Well, as most people already know, Josh and I are expecting our first child in March 2011. As we've been trying to find out way through first shock, then denial and now acceptance we've learned to depend even more on God. I know it sounds so cliche, but honestly, this new addition has turned our world upsidedown and he/she hasn't even been born yet!
We were not planning on having a baby at all. Maybe in another year or so we'd CONSIDER it, but the idea of starting a family was not in our plan. SO we've had to learn to accept and follow God's plan for us, and it hasn't been easy, not do we expect it to become any easier.

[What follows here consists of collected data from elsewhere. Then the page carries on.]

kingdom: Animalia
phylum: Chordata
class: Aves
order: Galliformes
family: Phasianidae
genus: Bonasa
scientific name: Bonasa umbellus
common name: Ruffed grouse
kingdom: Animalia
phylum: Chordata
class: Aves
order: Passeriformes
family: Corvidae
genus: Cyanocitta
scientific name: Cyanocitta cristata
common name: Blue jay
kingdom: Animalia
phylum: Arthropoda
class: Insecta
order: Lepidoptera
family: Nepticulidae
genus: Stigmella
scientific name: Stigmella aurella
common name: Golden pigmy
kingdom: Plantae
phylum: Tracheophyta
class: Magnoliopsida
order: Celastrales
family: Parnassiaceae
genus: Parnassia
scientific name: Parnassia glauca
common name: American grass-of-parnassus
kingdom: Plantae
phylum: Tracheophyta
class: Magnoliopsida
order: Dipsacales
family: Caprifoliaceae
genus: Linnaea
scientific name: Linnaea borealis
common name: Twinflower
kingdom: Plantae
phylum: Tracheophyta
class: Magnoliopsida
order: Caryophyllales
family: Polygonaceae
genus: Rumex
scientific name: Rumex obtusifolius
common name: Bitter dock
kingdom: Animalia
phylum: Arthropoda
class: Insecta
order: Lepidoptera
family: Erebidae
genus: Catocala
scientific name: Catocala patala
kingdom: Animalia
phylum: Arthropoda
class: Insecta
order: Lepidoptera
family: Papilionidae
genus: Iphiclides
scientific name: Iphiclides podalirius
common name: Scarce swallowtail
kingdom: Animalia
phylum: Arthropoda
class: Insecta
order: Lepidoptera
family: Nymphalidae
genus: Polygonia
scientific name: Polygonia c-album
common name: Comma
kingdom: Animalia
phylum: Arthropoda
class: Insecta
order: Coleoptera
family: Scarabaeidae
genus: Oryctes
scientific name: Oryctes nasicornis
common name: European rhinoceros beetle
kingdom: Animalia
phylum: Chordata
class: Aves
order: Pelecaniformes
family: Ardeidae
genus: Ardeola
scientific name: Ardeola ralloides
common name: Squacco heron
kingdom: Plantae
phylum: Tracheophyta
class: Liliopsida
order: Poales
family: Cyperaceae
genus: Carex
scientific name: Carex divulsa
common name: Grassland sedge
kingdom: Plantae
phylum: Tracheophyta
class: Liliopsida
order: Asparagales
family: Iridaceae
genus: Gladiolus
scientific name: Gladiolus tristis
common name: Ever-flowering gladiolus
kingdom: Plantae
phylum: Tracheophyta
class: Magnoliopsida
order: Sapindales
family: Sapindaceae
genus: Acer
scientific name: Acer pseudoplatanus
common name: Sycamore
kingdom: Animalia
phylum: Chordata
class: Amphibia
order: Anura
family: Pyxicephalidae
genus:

Our biggest problem at first was that I was not on health insurance. Now that I am pregnant, I have what insurances call a "pre-existing condition" and no one wants to take me on. The only company that might is Medicaid but we have to be careful because there are certain low income benefits that I am not allowed to partake in. (Its all part of an agreement with the Government when I received my Green Card.) Thankfully, the hospital has been extremely kind and understanding of our situation, and has explained EVERYTHING to us, money wise. In the long run, giving birth is not that expensive, but it is an expensive one time fee! LOL We have a few options at the moment, and we are just trying to find God's voice as to were He wants us to go.
Our next biggest problem is that we are not quite ready to give up our youthly freedom. I know, I know, it sounds incredibly selfish to say it, but its the truth. We now have to think about the future and plan for this child, and its needs. I know Josh struggles with this, but he's been very supportive and positive about it all which is helping me grow up and take responsibility. I've been having lots of little tantrums about how I feel so sick and I didn't want to get pregnant, and how I can't have my beloved coffee or chocolate, and blah blah blah. I honestly do not know how my husband put up with it. But recently it struck me that Josh and I have been given a gift from God, and who am I to complain? I have always wanted children, so why should I have tantrums when God has given me the ultimate gift: a family of my own?
So I'm trying really hard to be positive and appreciative. Some days I'm good, and some days I deserve a good spanking! Our good friend Debby Young gave me a devotional book called "Praying Through Your Pregnancy" and it has helped me connect to this child and pray for him/her. One silly little thing that has helped is that my stomach is definitely getting bigger and instead of being "pudgy-soft" its getting hard...almost as if my abs are getting fat. LOL. Its a constant reminder of the gift God has given Josh and I.